Audi has confirmed it plans to make all of its production facilities carbon neutral by 2025.
Billed ‘Mission:Zero’, the firm is implementing a range of policies that look to make its plants CO2 neutral ‘on balance’. These include the use of green electricity, with the firm’s Gyor plant in Hungary having the equivalent of 22 football pitches of solar panels on its factories’ roofs.
Audi’s Brussels factory, where the electric e-tron SUV is produced, was the first to become carbon-neutral back in 2018, and earlier this year the aforementioned Gyor plant also earned this status.
The remaining facilities – Ingolstadt, Neckarsulm (both in Germany) and San Jose Chiapa, Mexico, are said to be currently between 70 and 75 per cent carbon neutral.
Peter Kossler, member of the board of management of Audi AG for production and logistics, said: ‘A major proportion of the emissions in an automobile’s lifecycle are generated during its utilization phase. However, along with the growing proportion of electrified vehicles, these emissions increasingly shift to the manufacturing phase.

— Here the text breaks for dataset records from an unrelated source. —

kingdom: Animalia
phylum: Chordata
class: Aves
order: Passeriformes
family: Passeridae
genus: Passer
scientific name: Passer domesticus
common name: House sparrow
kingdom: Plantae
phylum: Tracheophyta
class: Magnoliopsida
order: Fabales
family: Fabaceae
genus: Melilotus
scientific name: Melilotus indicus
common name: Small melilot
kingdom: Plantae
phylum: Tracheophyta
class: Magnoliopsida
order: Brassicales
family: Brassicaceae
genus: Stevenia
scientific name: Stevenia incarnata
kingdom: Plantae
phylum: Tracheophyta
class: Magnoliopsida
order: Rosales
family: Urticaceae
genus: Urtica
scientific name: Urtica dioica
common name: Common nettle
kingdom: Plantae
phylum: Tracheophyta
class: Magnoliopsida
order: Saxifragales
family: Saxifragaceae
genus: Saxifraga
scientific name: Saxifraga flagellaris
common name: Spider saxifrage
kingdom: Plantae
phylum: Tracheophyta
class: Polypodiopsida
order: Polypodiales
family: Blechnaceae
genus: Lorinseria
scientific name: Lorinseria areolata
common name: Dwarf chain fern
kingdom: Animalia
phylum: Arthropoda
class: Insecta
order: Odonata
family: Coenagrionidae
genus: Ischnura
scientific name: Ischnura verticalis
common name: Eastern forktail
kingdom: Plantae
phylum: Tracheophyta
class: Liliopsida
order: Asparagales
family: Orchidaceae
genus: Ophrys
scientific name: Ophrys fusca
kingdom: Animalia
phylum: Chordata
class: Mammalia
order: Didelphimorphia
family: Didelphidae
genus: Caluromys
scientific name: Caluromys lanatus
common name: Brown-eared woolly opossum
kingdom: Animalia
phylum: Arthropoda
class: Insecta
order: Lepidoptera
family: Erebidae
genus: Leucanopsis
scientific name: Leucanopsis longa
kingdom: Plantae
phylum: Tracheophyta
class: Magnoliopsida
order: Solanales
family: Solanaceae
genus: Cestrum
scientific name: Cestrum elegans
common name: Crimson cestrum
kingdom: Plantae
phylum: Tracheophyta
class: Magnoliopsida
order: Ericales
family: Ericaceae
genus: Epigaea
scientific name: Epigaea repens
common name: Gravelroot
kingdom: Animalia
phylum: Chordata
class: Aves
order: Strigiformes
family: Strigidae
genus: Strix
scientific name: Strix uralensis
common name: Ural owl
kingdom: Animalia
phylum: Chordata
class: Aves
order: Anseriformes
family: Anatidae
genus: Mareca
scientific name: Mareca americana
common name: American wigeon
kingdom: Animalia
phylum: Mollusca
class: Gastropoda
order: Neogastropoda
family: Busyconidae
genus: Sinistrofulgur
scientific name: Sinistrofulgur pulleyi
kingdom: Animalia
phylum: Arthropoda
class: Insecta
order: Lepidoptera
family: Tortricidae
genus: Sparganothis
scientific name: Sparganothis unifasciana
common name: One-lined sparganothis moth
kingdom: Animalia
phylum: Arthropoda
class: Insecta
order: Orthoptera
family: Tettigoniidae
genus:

‘This is where we have a decisive lever as manufacturers. By achieving carbon neutrality for our production sites and consistently carrying this aspiration into our supply chain, we ensure that our automobiles reach the customer with a smaller carbon footprint.’
Despite Audi’s pledge, though, it’s far from being the first car firm to declare its manufacturing facilities going carbon neutral. Bentley’s plant in Crewe was given this status in 2019, while earlier this year Jaguar Land Rover celebrated two years of its plants being recognised in this way.